27 Jul 2009 Advancement for Same Sex Parental Rights in the District of Columbia
Thursday, July 23, 2009
Law Extends Parental Rights for Gays
Lesbians in the District no longer will need the written consent of their partners to adopt children born to their partners through artificial insemination, under a new law that took effect Saturday.
The name of a consenting spouse or unmarried partner will appear on the child's birth certificate as the legal parent, a status that previously had to be obtained by same-sex parents through a complicated adoption process.
The Domestic Partnership Judicial Determination Parentage Act of 2009 puts the city out front when it comes to children born of same-sex parents, according to the National Center for Lesbian Rights (NCLR), the Gay and Lesbian Activists Alliance of Washington (GLAA) and American University law professor Nancy Polikoff. "With the enactment of this measure, the District has become the first jurisdiction in the country to enact a statute specifically providing children born through artificial insemination with two legal parents from the beginning even when those parents are a same-sex or different-sex unmarried couple. A similar law goes into effect January 1, 2010, in New Mexico," according to a news release the groups issued today.

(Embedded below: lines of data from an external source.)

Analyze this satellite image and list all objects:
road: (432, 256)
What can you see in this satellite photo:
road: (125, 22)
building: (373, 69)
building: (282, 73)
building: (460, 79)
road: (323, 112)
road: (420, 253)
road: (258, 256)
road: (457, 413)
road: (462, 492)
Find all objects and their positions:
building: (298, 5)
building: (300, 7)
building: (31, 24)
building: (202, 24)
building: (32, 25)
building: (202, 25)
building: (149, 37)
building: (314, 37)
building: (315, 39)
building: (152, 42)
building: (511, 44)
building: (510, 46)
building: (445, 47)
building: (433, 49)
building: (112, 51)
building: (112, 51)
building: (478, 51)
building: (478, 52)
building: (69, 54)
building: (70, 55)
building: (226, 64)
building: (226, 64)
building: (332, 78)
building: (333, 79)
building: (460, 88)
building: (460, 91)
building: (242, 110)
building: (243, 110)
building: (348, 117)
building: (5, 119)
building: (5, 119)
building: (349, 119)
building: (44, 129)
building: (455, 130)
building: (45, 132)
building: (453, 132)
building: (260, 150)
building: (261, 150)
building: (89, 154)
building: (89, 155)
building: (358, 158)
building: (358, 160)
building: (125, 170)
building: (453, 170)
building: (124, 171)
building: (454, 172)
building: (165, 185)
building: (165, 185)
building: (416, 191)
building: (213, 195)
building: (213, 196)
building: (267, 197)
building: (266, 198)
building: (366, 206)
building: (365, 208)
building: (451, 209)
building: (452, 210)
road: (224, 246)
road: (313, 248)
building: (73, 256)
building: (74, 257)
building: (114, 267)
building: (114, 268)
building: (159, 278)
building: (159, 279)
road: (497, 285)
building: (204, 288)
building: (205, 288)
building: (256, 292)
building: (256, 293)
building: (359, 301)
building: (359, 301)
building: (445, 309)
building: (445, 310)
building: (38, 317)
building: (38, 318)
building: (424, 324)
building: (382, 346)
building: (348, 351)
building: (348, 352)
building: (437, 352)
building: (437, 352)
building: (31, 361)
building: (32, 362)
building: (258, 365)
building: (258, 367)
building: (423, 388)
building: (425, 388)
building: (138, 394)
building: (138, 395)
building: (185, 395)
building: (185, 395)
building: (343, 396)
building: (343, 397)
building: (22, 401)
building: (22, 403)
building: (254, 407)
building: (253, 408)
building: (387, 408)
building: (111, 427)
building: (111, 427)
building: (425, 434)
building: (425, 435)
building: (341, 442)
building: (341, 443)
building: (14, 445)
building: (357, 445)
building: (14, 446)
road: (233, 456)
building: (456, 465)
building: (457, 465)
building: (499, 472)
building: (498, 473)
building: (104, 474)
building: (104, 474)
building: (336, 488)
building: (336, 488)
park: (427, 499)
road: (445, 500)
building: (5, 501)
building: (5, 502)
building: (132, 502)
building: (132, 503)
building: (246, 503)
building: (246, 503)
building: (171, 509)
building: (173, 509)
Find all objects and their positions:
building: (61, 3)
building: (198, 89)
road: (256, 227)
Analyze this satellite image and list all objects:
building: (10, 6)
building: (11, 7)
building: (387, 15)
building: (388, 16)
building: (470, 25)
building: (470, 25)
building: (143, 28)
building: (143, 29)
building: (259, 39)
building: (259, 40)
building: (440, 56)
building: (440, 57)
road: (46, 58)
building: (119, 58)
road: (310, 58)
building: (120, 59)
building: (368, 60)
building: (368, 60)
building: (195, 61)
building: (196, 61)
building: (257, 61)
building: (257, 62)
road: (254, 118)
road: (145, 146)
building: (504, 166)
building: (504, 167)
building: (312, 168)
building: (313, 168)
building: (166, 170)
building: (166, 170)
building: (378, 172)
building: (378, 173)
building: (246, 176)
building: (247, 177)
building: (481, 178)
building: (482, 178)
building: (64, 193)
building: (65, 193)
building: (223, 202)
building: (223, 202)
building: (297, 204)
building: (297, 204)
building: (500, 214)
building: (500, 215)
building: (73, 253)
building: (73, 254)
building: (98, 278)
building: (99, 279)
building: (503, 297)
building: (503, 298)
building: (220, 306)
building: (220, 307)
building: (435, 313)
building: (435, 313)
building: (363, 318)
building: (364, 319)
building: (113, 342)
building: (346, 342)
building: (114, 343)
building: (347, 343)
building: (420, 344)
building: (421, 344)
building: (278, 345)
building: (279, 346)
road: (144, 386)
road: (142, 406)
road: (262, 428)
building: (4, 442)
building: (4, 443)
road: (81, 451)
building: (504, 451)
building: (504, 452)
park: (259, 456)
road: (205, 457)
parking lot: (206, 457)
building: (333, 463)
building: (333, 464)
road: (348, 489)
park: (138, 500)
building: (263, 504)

"A mother should not have to adopt her own child," said Polikoff, who helped draft the legislation that was shepherded by D.C. Council member Phil Mendelson (D-At Large). "When a heterosexual married couple uses artificial insemination to have a child, the husband does not have to adopt the child born to his wife. He is the child's legal parent automatically. Now the child of a lesbian couple will have the same economic and emotional security accorded the children of heterosexual married couples who use artificial insemination."
The enactment of the law follows a new law that recognizes same-sex couples married elsewhere as legally married in the District. The D.C. Council is expected to legalize gay marriage in the city later this year after legislation is introduced.